Der brachialste Kadett C trägt den Namen GT/E

Und ebenso fanden die originalen Aero-Farben wenig Gnade: Statt des authentischen Grasgrün oder Himmelblau raubten sie dem Auto seinen Siebziger-Jahre-Charme oft mit pompösen Metallictönen. Vielleicht haben sie ihn damals noch nicht verstanden: Der Opel-Museumswagen zeigt mit einem originalen Tachostand von 3.400 Kilometern, dass auch schlichtes Weiß aussagekräftig genug ist. Speziell dann, wenn originale Leichtmetallräder dieselbe Lackfarbe tragen.

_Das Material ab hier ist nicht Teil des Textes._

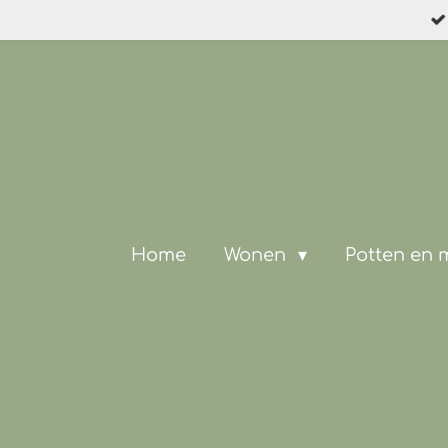
Ga
direct
naar
de
hoofdinhoud
Home
Wonen
Potten en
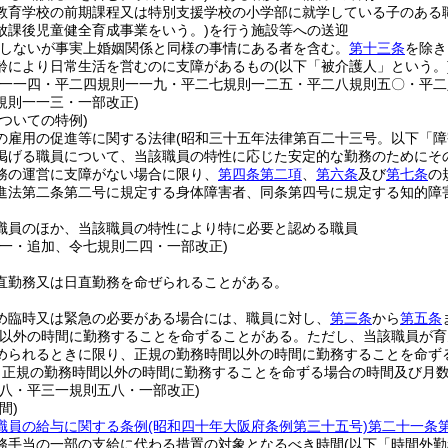
教育学校の前期課程又は特別支援学校の小学部に就学している子のある
放課後児童健全育成事業をいう。)
を行う施設等への送迎
をしないが事実上婚姻関係と同様の事情にある者を含む。
第十三条
を除き
齢により日常生活を営むのに支障があるもの
(以下「被介護人」という。
則一一四・平二四規則一一九・平二七規則一二五・平二八規則五〇・平
規則一一三・一部改正)
ついての特例)
の雇用の促進等に関する法律
(昭和三十五年法律第百二十三号。以下「障
掲げる職員について、当該職員の特性に応じた安定的な勤務のためにそ
務の運営に支障がない場合に限り、
第四条第二項
、
第六条
及び
第七条
の
進法第二条第二号に規定する身体障害者、同条第四号に規定する知的障
職員のほか、当該職員の特性により特に必要と認める職員
四一・追加、令七規則二四・一部改正)
直勤務又は日直勤務を命ぜられることがある。
め臨時又は緊急の必要がある場合には、職員に対し、
第三条
から
第五条
以外の時間に勤務することを命ずることがある。
ただし、当該職員が育
められるときに限り、正規の勤務時間以外の時間に勤務することを命ず
り正規の勤務時間以外の時間に勤務することを命ずる場合の時間及び月
則八・平三一規則五八・一部改正)
間)
職員の給与に関する条例
(昭和四十年大阪府条例第三十五号)
第二十一条
務手当の一部の支給に代わる措置の対象となるべき時間
(以下「時間外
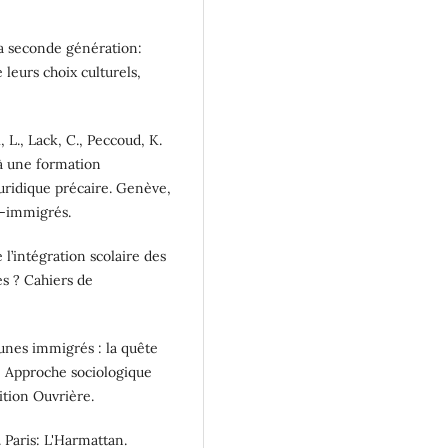
la seconde génération:
 leurs choix culturels,
, L., Lack, C., Peccoud, K.
 à une formation
juridique précaire. Genève,
s-immigrés.
 l’intégration scolaire des
es ? Cahiers de
eunes immigrés : la quête
e: Approche sociologique
ition Ouvrière.
. Paris: L'Harmattan.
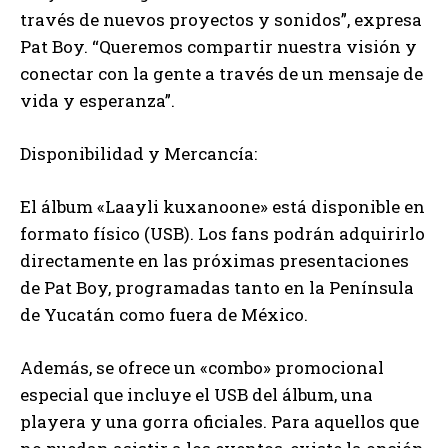
través de nuevos proyectos y sonidos”, expresa
Pat Boy. “Queremos compartir nuestra visión y
conectar con la gente a través de un mensaje de
vida y esperanza”.
Disponibilidad y Mercancía:
El álbum «Laayli kuxanoone» está disponible en
formato físico (USB). Los fans podrán adquirirlo
directamente en las próximas presentaciones
de Pat Boy, programadas tanto en la Península
de Yucatán como fuera de México.
Además, se ofrece un «combo» promocional
especial que incluye el USB del álbum, una
playera y una gorra oficiales. Para aquellos que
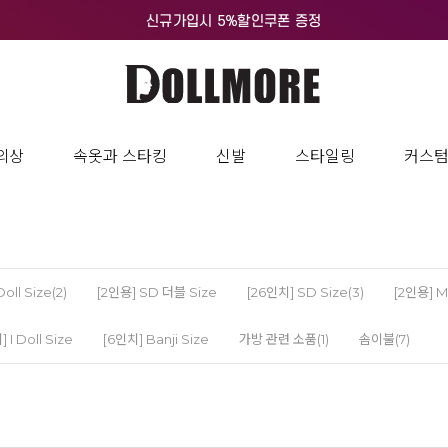
의상
속옷과 스타킹
신발
스타일링
커스
ll Size(2)
[2인용] SD 더블 Size
[26인치] SD Size(3)
[2인용] M
 I Doll Size
[6인치] Banji Size
가방 관련 소품(1)
솜이불(7)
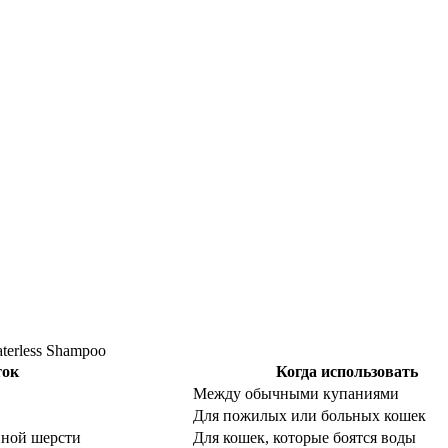
aterless Shampoo
ток
Когда использовать
Между обычными купаниями
Для пожилых или больных кошек
нной шерсти
Для кошек, которые боятся воды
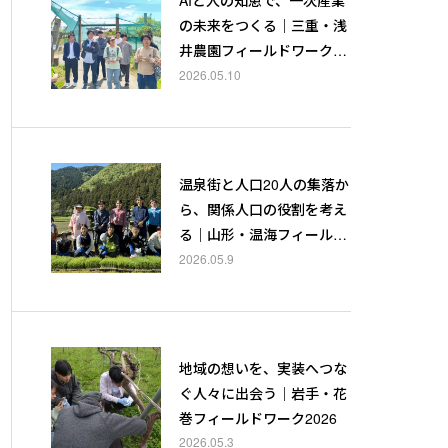
の未来をつくる｜三重・浅
井農園フィールドワーク20
26
2026.05.10
温泉街と人口20人の集落か
ら、関係人口の役割を考え
る｜山形・温海フィールド
ワーク2026
2026.05.9
地域の想いを、実装へつな
ぐ人々に出会う｜岩手・花
巻フィールドワーク2026
2026.05.3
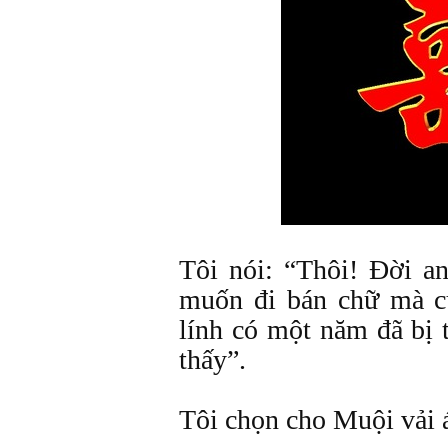
Tôi nói: “Thôi! Đời an
muốn đi bán chữ mà c
lính có một năm đã bị 
thấy”.
Tôi chọn cho Muội vải 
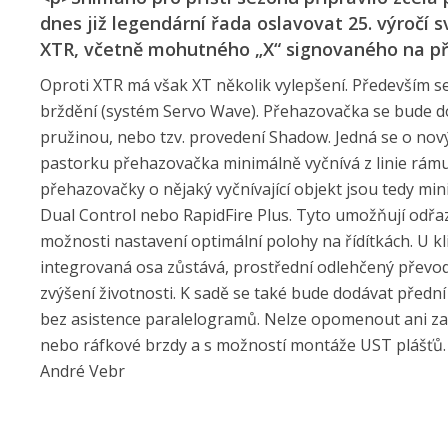
dnes již legendární řada oslavovat 25. výročí 
XTR, včetně mohutného „X“ signovaného na př
Oproti XTR má však XT několik vylepšení. Především se 
brždění (systém Servo Wave). Přehazovačka se bude dod
pružinou, nebo tzv. provedení Shadow. Jedná se o nov
pastorku přehazovačka minimálně vyčnívá z linie rámu 
přehazovačky o nějaký vyčnívající objekt jsou tedy mi
Dual Control nebo RapidFire Plus. Tyto umožňují odřa
možnosti nastavení optimální polohy na řídítkách. U k
integrovaná osa zůstává, prostřední odlehčený převo
zvýšení životnosti. K sadě se také bude dodávat přední
bez asistence paralelogramů. Nelze opomenout ani za
nebo ráfkové brzdy a s možností montáže UST plášťů. B
André Vebr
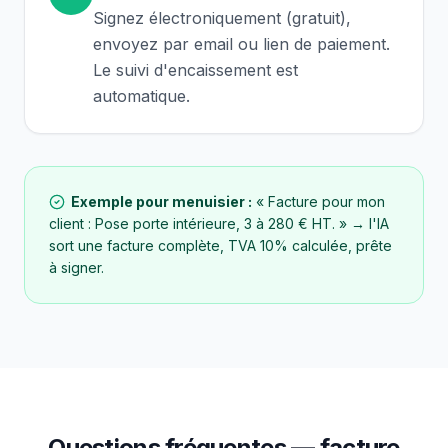
Signez électroniquement (gratuit),
envoyez par email ou lien de paiement.
Le suivi d'encaissement est
automatique.
Exemple pour
menuisier
:
« Facture pour mon
client : Pose porte intérieure, 3 à 280 € HT. »
→ l'IA
sort une facture complète, TVA
10
% calculée, prête
à signer.
Questions fréquentes — facture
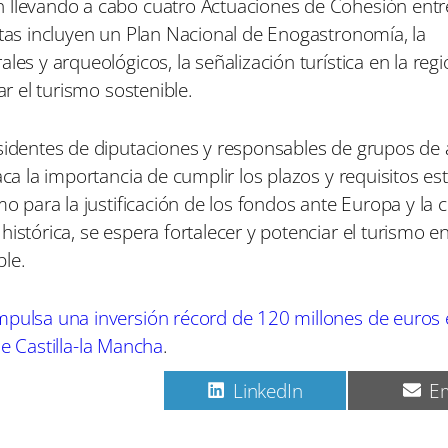
n llevando a cabo cuatro Actuaciones de Cohesión entr
stas incluyen un Plan Nacional de Enogastronomía, la
es y arqueológicos, la señalización turística en la regi
ar el turismo sostenible.
esidentes de diputaciones y responsables de grupos de 
aca la importancia de cumplir los plazos y requisitos es
mo para la justificación de los fondos ante Europa y la 
istórica, se espera fortalecer y potenciar el turismo en 
ble.
mpulsa una inversión récord de 120 millones de euros
de Castilla-la Mancha
.
C
C
C
Pinterest
LinkedIn
Em
o
o
o
m
m
m
p
p
p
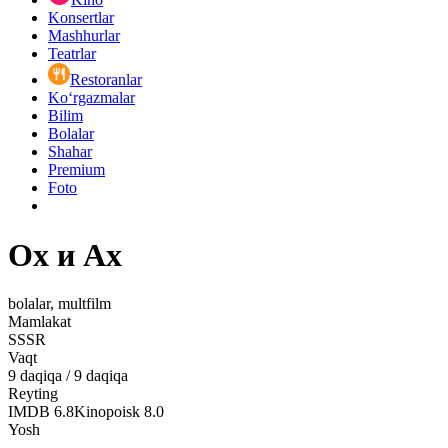
Konsertlar
Mashhurlar
Teatrlar
Restoranlar
Ko‘rgazmalar
Bilim
Bolalar
Shahar
Premium
Foto
Ох и Ах
bolalar, multfilm
Mamlakat
SSSR
Vaqt
9
daqiqa
/
9 daqiqa
Reyting
IMDB
6.8
Kinopoisk
8.0
Yosh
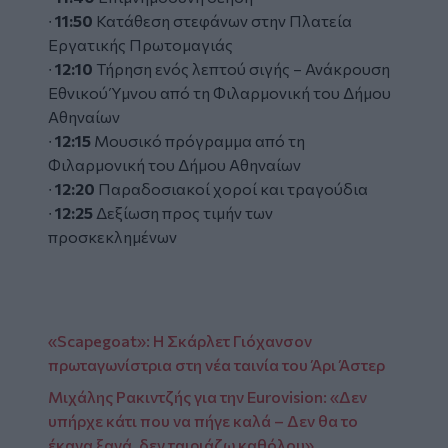
∙
11:50
Κατάθεση στεφάνων στην Πλατεία
Εργατικής Πρωτομαγιάς
∙
12:10
Τήρηση ενός λεπτού σιγής – Ανάκρουση
Εθνικού Ύμνου από τη Φιλαρμονική του Δήμου
Αθηναίων
∙
12:15
Μουσικό πρόγραμμα από τη
Φιλαρμονική του Δήμου Αθηναίων
∙
12:20
Παραδοσιακοί χοροί και τραγούδια
∙
12:25
Δεξίωση προς τιμήν των
προσκεκλημένων
«Scapegoat»: Η Σκάρλετ Γιόχανσον
πρωταγωνίστρια στη νέα ταινία του Άρι Άστερ
Μιχάλης Ρακιντζής για την Eurovision: «Δεν
υπήρχε κάτι που να πήγε καλά – Δεν θα το
έκανα ξανά, δεν ταιριάζω καθόλου»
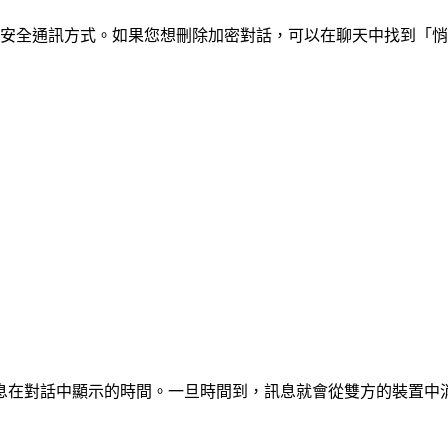
信賴的安全通訊方式。如果您想刪除加密對話，可以在聊天中找到「
息在對話中顯示的時間。一旦時間到，訊息就會從雙方的裝置中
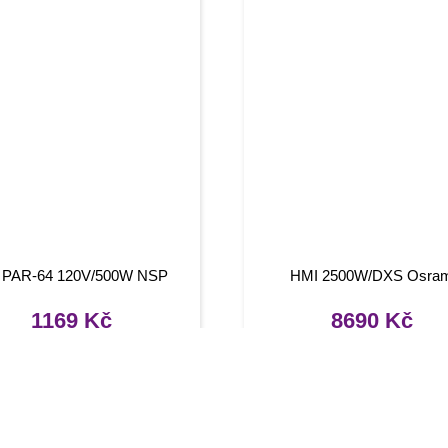
 PAR-64 120V/500W NSP
HMI 2500W/DXS Osra
1169
Kč
8690
Kč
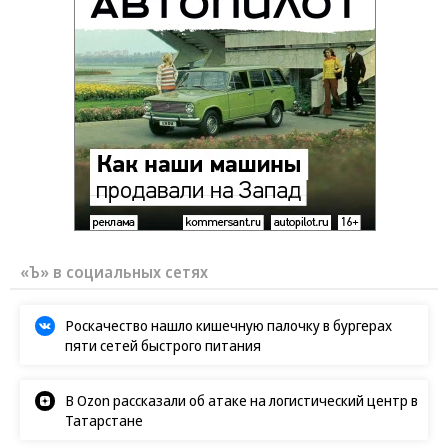
«Ъ» в социальных сетях
Роскачество нашло кишечную палочку в бургерах
пяти сетей быстрого питания
В Ozon рассказали об атаке на логистический центр в
Татарстане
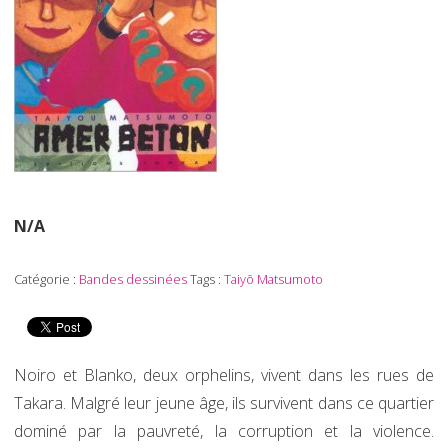
N/A
Catégorie :
Bandes dessinées
Tags :
Taiyō Matsumoto
Noiro et Blanko, deux orphelins, vivent dans les rues de
Takara. Malgré leur jeune âge, ils survivent dans ce quartier
dominé par la pauvreté, la corruption et la violence.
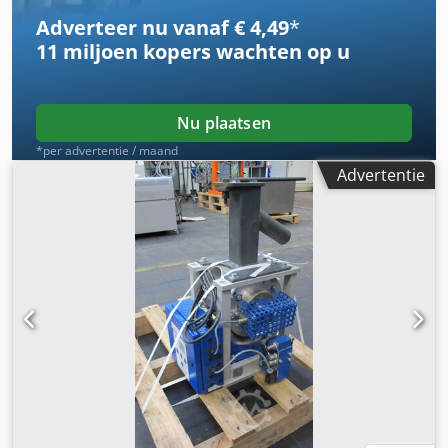
Adverteer nu vanaf € 4,49
*
11 miljoen kopers
wachten op u
Nu plaatsen
*per advertentie / maand
Advertentie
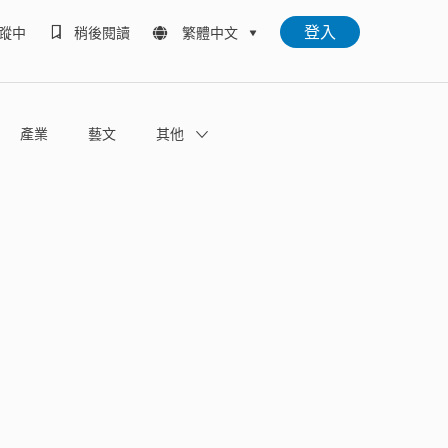
登入
蹤中
稍後閱讀
繁體中文
產業
藝文
其他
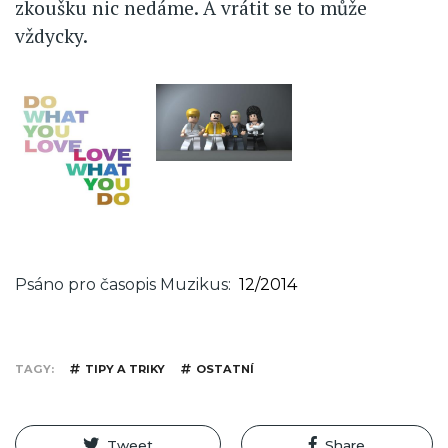
zkoušku nic nedáme. A vrátit se to může
vždycky.
Psáno pro časopis Muzikus
12/2014
TAGY
TIPY A TRIKY
OSTATNÍ
Tweet
Share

Reines Weiß steht auch einem anderen Kadett-C-Klassiker, dem charakterstärksten vielleicht. Er trägt es zusammen mit nicht weniger zeittypischem Zitronengelb. Die Kombination ist Erkennungszeichen des GT/E, Serie zwei, und damit des brachialsten Kadett, den es je zu kaufen gab. Wie sein gleichnamiger Vorgänger - er kam 1975 und leistete 105 PS - war er auch in ziviler Lackierung lieferbar, wobei der Verkaufsprospekt darauf hinwies, dass sich die Auswahl auf Signalfarben beschränkte.

115 PS treffen auf 970 Kilogramm

Der optisch signifikante Auftritt war keine schlechte Vorsichtsmaßnahme: Der 115 PS starke Zwei-Liter-Einspritzmotor traf auf ein Leergewicht von 970 Kilogramm, ein ausgeprägt knochiges Fünfgang-Getriebe, aber harmonischer Abstufung, auf ein tief gelegtes Fahrwerk mit extra trockener Federung, Gasdruck-Stoßdämpfern, Differenzialsperre und einen spielerischen Hang zum Übersteuern. Das Rezept der Driftmischerei funktioniert immer noch, ein Besuch beim lokalen Motorsport- Club beweist es. Beim Bergcup oder Slalomrennen gehen die Kadett GT/E bis zum heutigen Tag der Berufung nach, die ihnen ihr Hersteller mit auf den Weg gab: Selbst im dritten Lebensjahrzehnt dienen sie als Basisgeräte für den privaten Rennsport und zeigen jüngeren Mitbewerbern mit wichtiger aussehenden Emblemen, was eine Harke ist.

Dabei braucht es weder Tripmaster noch Roadbook, um aktuell mit einem originalen GT/E seinen Spaß zu haben. Es muss auch nicht die doppelte PS-Leistung sein, die ihm inzwischen gern abverlangt wird. Es reicht, aus einem 52-PS-Basis-Kadett umzusteigen und sich vorzustellen, wie ein GT/E damals sogar den ersten GTi aus dem Hause Volkswagen ablederte. Tatsächlich war es damaligen Testern eine Erwähnung wert, dass so ein Kraft-Kadett gut 190 lief und damit fast 10 km/h schneller war als die Konkurrenz aus Wolfsburg und Köln.

Von weniger als 20.000 GT/E haben nur wenige überlebt

Für die erste Begegnung in der Gegenwert genügt eine andere Erkenntnis: Etwas mehr als Halbgas tut?s auch schon. Dazu ein paar Haarnadelkurven, alternativ vielleicht etwas Schotter auf irgendeinem namenlosen Feldweg, intakte Bandscheiben und die Kenntnis, dass neben dem heulenden Motorsound auch dieses Getriebegeräusch ganz und gar serienmäßig ist - ein nervtötende Rattern, das beim ersten Hinhören die drohende Selbstzerstörung der Fünf- Gang-Box erwarten lässt. Dumm nur, dass sich der Spaß auf überschaubare Homologationsserien beschränkte.

Keine 20.000 Exemplare beider GT/E-Serien kamen zusammen, das billigere Rallye-Coupé mit Zwei-Liter-Motor eingerechnet. Etwas hinderlich zudem, dass viele der Kraft-Kadetten entweder lange in erster Hand blieben oder ein recht frühes Ende im Straßenbegleitgrün fanden. Und besonders lästig, dass es keinen gescheiten Nachfolger gab - weil sich frontgetriebene Kadetten nicht gut zum Querfahren eignen. Hier etwa müssen sie begonnen haben, die Geschichten von Chris, Robert, Ronald und den anderen. Sie haben gemeinsam, dass für sie wohl einfach kein originaler GT/E mehr übrig blieb.